How the US stacks up to other countries in confirmed coronavirus cases

How the US stacks up to other countries in confirmed coronavirus cases

The United States is more in line with Italy and Iran than Singapore and Hong Kong.

America is testing people for coronavirus at a lower rate than other developed countries, and yet the data also shows the rate of people diagnosed with Covid-19 in the US is steadily rising, as quickly or more quickly than our peers abroad.

We don’t know the full extent of the outbreak, and America appears to have been less prepared for a pandemic than other countries in the first place.

“Everyone working in this space would agree that no matter how you measure it, the US is far behind on this,” Jen Kates, director of global health and HIV policy at the Kaiser Family Foundation, told Vox of the coronavirus response.

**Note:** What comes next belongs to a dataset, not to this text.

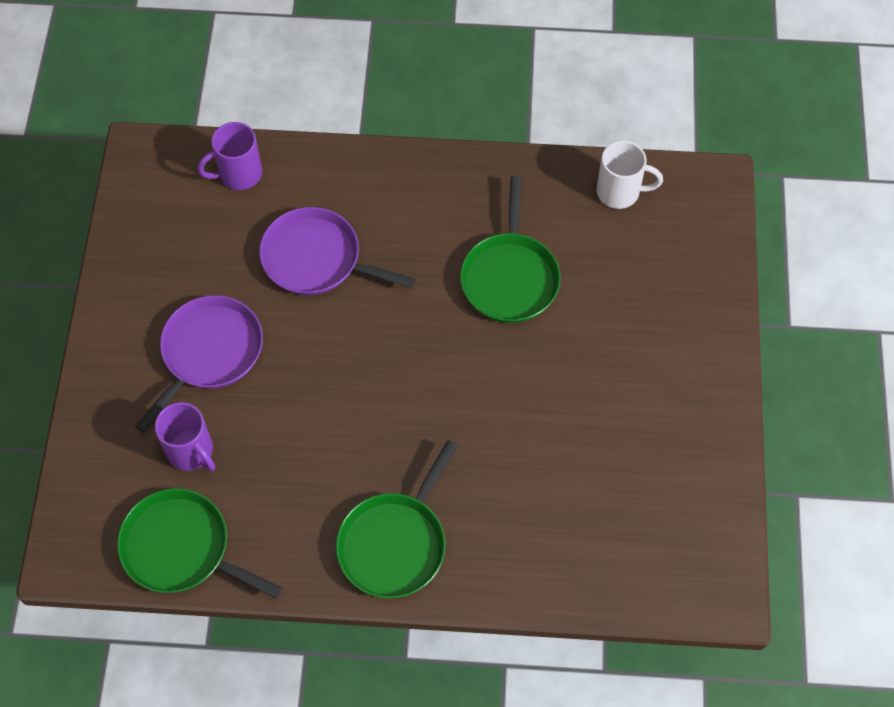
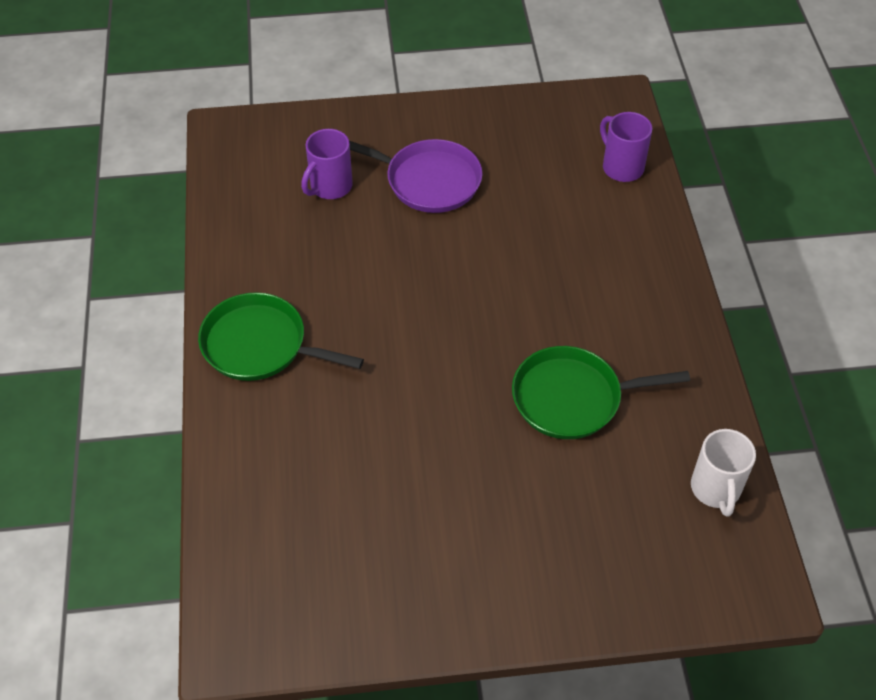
camera: 80 degrees right, 10 degrees down
(181, 548) = (239, 197): green pan -> none
(316, 259) = (547, 238): purple pan -> none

Here’s how the number of confirmed cases in the US compare to select other countries, based on days since each country reached 100 confirmed cases, according to data we analyzed from the Johns Hopkins University coronavirus dashboard. (This is an adaptation of a widely shared chart made by the Financial Times’s John Burn-Murdoch.)

As of March 12, the Johns Hopkins researchers counted about 1,600 confirmed cases in the US. The actual number of cases is likely much higher. As you can see, the confirmed cases in the US are already more in line with Iran and Italy than with places like Hong Kong and Singapore, where the governments were able to mobilize more quickly. Japan, like the US, has been criticized over not having enough tests to properly judge the true number of cases.

And the slow start of testing in the US is only going to exacerbate the situation.

Testing is important not only because it gets people diagnosed and appropriate treatment if they do have an infection. It also establishes how widespread a virus actually is. Experts know the size of the problem, they know the rate at which people are being hospitalized or dying, and they can follow its movements. That leads to a more informed response.

But the United States has faltered in rolling out coronavirus tests, putting us far behind our economic peers in tracing the outbreak. A manufacturing problem with the test kits that were initially sent out in the field, and a delay in approving commercial tests, set the nation back in stopping or slowing down Covid-19.

As of March 12, Americans had tested fewer than 10,000 people total when South Korea was testing that number of people in a day. Even Italy, where the coronavirus’s spread has forced the country to shut down, is testing people at a much higher rate than the US.

 Christina Animashaun/Vox
An adaptation of a chart by Skye Gould for Business Insider.

For now, given the testing problems, one of the central problems facing America during this pandemic is the lack of testing. We don’t know how big the problem is.

“The testing failure is putting additional strain on our already challenged health system,” Cynthia Cox, director of the Peterson-Kaiser Health System Tracker, said. “The combination of all of these factors will make the US worse off than similar countries.”